Nino’s face contorted for just a moment, then
resolved. " ‘In kind.' You mean by hooking, right?"

"That’s what I meant."

"Look, let me tell you one thing, okay? The
Angel, she never hook in here, not even for the dentist. She do him,
she do him out in the ’burbs, his last appointment for the day. She
keep this place outta the fucken life, man. This the best place she
ever live, but it still like her tunnel."

"Her tunnel?"

"Yeah. Like in the Nam. The fucken dinks, man,
they knew those tunnels were safe. We could chase ’em around all we
wanted on top, ’cause we own the air. But they get too pressed,
they just drop down a hole and they knew we couldn’t get ’em."

He shook his fist at the picture window. "You
think living space cost a lot down here, with the harbor and the
marketplace and all? Shit, nothing cost more than those tunnels, man.
They sweat and they dig and they got little bugs eating them and they
die to make them tunnels and make ’em safe, and space was a
pre-mi-um item. Most of the fuckers didn’t have a change of fucken
clothes, man, but they bring what they had into the tunnel."
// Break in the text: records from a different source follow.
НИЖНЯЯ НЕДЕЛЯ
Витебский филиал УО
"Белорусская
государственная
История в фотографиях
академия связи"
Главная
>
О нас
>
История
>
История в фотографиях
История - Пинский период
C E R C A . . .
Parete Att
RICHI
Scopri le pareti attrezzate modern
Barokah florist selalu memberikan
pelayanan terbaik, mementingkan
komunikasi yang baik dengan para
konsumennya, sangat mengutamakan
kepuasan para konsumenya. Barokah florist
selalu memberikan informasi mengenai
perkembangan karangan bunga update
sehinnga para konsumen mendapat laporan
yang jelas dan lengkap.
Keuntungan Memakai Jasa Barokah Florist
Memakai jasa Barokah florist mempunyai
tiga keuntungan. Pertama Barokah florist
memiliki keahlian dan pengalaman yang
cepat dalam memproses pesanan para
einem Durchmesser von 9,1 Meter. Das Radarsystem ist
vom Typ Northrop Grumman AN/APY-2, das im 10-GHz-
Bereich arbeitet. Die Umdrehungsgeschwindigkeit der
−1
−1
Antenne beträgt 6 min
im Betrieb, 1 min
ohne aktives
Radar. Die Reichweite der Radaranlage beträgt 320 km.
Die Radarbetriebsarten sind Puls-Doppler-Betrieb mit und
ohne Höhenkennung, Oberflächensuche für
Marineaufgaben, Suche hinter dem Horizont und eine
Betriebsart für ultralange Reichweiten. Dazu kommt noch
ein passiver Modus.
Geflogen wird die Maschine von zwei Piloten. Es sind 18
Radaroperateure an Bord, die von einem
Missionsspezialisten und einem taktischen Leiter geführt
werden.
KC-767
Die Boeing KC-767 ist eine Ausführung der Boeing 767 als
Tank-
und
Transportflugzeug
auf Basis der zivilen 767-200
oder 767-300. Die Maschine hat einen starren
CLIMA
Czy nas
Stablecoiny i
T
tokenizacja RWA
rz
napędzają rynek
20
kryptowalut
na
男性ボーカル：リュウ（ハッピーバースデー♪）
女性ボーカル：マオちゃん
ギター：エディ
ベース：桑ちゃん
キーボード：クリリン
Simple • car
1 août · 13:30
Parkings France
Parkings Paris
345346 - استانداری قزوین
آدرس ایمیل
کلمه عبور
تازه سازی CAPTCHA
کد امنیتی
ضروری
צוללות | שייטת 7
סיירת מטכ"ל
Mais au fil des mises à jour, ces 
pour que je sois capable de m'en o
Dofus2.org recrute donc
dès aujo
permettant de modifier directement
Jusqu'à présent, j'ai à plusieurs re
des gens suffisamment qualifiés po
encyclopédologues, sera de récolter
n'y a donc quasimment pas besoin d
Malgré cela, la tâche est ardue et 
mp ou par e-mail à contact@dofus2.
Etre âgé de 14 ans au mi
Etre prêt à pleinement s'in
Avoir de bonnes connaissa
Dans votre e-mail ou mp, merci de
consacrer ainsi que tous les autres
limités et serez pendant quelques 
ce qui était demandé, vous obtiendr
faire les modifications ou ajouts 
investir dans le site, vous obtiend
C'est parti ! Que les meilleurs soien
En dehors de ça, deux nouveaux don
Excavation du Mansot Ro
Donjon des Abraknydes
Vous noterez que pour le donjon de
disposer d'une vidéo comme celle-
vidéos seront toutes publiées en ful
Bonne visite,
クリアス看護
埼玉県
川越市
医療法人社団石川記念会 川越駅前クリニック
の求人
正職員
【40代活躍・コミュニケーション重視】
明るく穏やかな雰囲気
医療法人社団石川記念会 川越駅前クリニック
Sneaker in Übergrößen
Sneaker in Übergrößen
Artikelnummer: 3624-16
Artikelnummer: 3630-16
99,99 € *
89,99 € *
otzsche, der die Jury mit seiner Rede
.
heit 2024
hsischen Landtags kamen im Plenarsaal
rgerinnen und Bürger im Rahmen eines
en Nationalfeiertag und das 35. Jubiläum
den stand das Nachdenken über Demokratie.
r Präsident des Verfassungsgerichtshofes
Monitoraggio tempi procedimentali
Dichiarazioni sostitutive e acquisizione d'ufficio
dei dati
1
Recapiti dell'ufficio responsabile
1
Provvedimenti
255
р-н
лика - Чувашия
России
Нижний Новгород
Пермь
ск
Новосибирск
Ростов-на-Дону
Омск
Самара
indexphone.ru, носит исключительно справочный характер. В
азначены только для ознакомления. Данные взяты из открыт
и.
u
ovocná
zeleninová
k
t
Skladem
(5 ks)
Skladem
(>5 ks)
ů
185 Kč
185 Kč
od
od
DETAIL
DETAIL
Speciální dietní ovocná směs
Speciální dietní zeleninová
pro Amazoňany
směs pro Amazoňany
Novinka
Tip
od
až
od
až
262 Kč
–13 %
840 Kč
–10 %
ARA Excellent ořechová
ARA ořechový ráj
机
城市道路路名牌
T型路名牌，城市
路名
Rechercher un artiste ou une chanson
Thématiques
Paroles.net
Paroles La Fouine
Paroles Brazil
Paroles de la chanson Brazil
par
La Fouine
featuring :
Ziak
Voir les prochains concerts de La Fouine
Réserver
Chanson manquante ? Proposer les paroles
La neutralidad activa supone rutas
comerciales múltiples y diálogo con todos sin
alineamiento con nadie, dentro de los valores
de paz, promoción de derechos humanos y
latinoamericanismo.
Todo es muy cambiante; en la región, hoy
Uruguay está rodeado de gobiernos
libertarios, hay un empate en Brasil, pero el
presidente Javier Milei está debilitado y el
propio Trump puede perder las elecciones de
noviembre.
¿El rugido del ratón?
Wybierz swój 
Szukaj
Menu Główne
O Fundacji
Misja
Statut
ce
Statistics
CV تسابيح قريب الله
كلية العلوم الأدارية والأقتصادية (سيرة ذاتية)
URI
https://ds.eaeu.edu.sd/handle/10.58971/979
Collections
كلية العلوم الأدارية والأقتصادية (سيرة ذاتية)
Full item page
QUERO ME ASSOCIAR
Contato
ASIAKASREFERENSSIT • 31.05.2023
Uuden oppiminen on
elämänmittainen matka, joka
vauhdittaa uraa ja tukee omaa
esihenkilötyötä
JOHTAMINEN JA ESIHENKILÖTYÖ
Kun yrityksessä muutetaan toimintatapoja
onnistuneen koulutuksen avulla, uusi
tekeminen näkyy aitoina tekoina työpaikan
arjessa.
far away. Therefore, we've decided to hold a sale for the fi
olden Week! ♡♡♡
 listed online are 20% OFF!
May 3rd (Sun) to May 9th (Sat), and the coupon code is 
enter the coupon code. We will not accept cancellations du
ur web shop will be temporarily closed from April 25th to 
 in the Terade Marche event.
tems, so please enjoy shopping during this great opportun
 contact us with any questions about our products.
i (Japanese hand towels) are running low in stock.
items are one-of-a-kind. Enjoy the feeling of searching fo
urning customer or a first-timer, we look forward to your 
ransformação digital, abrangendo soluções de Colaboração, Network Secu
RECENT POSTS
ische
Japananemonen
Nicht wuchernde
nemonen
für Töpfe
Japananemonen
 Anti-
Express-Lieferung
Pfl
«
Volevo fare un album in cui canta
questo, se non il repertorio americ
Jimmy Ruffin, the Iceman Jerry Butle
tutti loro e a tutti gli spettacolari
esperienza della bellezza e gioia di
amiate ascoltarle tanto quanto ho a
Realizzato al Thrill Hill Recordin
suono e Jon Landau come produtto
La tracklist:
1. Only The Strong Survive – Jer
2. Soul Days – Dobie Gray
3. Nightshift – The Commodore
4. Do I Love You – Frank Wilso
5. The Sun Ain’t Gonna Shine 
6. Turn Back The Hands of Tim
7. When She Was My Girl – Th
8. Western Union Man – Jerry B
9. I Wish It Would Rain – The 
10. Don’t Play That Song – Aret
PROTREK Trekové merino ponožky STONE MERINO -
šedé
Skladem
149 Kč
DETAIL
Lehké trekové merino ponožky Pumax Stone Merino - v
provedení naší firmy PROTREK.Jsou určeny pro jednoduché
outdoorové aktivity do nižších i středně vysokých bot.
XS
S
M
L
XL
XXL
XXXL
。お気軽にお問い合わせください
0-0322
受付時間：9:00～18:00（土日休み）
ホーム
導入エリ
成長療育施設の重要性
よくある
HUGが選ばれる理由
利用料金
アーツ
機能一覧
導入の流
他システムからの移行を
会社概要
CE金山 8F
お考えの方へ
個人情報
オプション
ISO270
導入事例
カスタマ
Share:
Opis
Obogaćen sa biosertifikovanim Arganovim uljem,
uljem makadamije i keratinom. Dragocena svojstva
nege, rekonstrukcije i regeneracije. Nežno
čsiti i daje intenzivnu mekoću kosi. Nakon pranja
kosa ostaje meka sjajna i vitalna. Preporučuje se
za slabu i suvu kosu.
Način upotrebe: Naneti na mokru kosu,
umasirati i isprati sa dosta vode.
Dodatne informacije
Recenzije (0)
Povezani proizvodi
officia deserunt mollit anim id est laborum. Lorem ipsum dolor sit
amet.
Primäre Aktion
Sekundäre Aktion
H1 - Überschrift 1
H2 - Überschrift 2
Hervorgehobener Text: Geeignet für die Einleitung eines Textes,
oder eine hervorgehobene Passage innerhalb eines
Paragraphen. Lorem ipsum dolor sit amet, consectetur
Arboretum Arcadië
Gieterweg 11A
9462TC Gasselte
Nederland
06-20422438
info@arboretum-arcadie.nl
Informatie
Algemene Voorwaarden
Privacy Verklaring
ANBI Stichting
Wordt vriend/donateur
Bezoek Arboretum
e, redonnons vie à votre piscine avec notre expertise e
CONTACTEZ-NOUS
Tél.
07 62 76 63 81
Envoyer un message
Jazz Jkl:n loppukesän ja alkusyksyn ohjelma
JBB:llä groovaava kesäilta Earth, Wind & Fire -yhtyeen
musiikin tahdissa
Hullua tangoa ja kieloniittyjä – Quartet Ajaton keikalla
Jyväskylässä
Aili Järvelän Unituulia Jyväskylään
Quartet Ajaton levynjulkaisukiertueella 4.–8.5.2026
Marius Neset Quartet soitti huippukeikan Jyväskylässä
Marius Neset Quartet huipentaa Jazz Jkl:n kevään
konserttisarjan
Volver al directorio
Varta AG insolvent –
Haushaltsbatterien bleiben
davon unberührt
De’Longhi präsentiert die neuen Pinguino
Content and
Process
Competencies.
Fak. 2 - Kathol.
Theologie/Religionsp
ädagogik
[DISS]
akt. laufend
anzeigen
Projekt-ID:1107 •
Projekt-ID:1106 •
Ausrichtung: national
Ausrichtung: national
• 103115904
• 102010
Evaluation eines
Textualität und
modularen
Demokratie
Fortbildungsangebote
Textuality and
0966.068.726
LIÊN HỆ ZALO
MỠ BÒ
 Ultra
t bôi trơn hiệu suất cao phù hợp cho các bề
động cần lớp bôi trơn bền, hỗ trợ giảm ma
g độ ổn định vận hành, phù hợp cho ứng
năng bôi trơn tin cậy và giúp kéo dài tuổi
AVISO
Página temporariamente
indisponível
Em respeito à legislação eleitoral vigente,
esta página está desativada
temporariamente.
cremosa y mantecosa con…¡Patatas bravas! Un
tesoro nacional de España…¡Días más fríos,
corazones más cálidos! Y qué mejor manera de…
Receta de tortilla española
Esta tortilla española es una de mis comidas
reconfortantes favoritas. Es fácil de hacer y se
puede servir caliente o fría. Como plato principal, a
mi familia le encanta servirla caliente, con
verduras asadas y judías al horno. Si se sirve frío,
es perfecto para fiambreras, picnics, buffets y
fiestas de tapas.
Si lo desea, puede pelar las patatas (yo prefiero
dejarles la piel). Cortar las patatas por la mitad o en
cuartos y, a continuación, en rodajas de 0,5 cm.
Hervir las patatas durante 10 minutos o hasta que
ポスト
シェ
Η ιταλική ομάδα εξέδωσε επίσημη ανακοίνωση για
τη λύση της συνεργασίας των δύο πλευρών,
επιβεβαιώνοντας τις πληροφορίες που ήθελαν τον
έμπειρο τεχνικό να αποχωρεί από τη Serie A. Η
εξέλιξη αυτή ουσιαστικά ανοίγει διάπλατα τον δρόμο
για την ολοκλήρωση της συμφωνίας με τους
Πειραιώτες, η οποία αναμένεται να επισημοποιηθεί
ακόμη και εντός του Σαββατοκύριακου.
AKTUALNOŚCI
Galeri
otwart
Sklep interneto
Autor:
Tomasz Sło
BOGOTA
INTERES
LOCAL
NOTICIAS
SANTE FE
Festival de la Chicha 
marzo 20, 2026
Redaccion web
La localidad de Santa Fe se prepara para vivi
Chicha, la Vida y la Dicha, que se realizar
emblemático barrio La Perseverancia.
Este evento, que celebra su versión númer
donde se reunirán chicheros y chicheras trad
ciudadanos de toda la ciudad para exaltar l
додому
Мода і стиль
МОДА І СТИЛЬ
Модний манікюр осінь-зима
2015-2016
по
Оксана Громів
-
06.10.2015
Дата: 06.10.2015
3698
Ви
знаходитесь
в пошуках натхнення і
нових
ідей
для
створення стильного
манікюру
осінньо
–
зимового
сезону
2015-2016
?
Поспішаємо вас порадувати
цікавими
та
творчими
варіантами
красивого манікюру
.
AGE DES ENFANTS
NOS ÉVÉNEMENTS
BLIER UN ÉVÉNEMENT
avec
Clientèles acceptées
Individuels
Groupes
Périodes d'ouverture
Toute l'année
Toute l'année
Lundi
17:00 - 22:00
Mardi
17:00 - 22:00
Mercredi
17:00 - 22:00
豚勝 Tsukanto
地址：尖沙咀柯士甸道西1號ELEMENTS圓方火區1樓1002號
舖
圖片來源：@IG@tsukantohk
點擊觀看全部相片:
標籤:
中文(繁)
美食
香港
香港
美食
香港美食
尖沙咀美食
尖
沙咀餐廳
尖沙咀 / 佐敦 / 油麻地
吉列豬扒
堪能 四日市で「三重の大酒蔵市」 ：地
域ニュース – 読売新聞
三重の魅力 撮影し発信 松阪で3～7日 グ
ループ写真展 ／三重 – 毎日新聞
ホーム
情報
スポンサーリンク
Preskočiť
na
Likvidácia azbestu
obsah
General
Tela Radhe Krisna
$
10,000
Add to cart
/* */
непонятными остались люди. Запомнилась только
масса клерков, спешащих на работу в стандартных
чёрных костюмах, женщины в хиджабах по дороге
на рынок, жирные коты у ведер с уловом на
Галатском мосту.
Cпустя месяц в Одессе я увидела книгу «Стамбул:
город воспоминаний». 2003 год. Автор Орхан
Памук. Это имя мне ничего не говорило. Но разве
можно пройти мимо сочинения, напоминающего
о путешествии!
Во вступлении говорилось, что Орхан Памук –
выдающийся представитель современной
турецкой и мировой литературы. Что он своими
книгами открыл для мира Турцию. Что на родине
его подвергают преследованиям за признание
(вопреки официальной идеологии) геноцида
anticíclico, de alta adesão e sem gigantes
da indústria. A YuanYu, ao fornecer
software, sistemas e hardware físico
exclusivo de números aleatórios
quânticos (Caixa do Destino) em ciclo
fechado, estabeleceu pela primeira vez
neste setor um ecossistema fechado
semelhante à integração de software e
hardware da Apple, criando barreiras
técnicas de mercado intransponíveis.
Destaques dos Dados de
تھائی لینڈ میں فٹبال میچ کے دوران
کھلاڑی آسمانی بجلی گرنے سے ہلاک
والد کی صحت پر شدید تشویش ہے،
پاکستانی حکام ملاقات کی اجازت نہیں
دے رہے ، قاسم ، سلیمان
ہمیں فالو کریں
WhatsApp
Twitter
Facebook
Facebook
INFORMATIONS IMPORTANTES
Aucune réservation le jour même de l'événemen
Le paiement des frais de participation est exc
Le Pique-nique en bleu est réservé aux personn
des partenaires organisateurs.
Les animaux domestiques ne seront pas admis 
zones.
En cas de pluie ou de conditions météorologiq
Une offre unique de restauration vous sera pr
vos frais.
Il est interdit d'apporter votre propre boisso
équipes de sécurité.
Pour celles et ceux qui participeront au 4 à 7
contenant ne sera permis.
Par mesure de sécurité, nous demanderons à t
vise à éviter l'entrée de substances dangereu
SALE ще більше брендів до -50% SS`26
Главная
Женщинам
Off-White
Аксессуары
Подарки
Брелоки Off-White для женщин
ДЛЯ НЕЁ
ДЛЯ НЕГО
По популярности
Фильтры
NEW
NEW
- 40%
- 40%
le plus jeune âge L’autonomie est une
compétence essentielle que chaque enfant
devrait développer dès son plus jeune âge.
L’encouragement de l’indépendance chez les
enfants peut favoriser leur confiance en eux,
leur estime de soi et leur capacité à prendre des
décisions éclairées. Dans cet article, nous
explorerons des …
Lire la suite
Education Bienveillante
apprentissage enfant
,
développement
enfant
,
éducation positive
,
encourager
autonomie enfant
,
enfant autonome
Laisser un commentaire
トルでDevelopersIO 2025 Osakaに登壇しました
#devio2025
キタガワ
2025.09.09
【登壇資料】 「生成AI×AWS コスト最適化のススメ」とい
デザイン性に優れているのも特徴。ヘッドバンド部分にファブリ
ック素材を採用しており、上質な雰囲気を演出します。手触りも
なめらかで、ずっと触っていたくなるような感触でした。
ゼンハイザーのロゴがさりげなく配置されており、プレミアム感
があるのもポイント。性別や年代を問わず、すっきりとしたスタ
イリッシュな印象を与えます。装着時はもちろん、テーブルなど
Nino gulped and talked faster. "Times you go
into a tunnel, and you don’t hear nothing but you own heart
beating, you know it’s a cold fucken hole, but you can’t take the
chance. So you go slow, and maybe you find where they sleep and their
shit. Their personal shit, I mean. And it’s like maybe one book in
dink writing, and a piece of junk jewelry, and a picture. A photo
like of their family, all blur ’cause the camera cheap. And all
dirty and cracked and mildewed, too, ’cause the tunnel do that to
everything. And you hold this fucken photo in you hand, and you sit
there like a fucken dummy with you light on it, like you was in a
museum staring at the Mona Lisa or something. And you know that
fucken dink weigh less than most dogs we got over here and eat a fuck
of a lot worse and the only thing that dink fight for is the tunnel
you in and the memory he got someplace of the family in that photo
that probably got all shot to shit before you even in-country. And
you know that dink just like you, man, only he ain’t going home
after no three hundred sixty-five days. And you hold that fucken
photo, and you start to cry. You cry like you was a little baby and
mama’s tits all dried up, because you hate the little fuckers so
much but you see why you ain’t gonna beat ’em, not up on top
where we trying to fight ’em."

Nino looked hard at me, a look I hadn’t seen since
I climbed gratefully on the plane that took me back to The World.
"Well, this here was Teri’s tunnel, man. This was where she
hide from the rest of us. And now you gone through her shit and know
all about her. And now you gonna find the motherfucken turd who did
her, and you gonna tell me, and then I square things all ’round."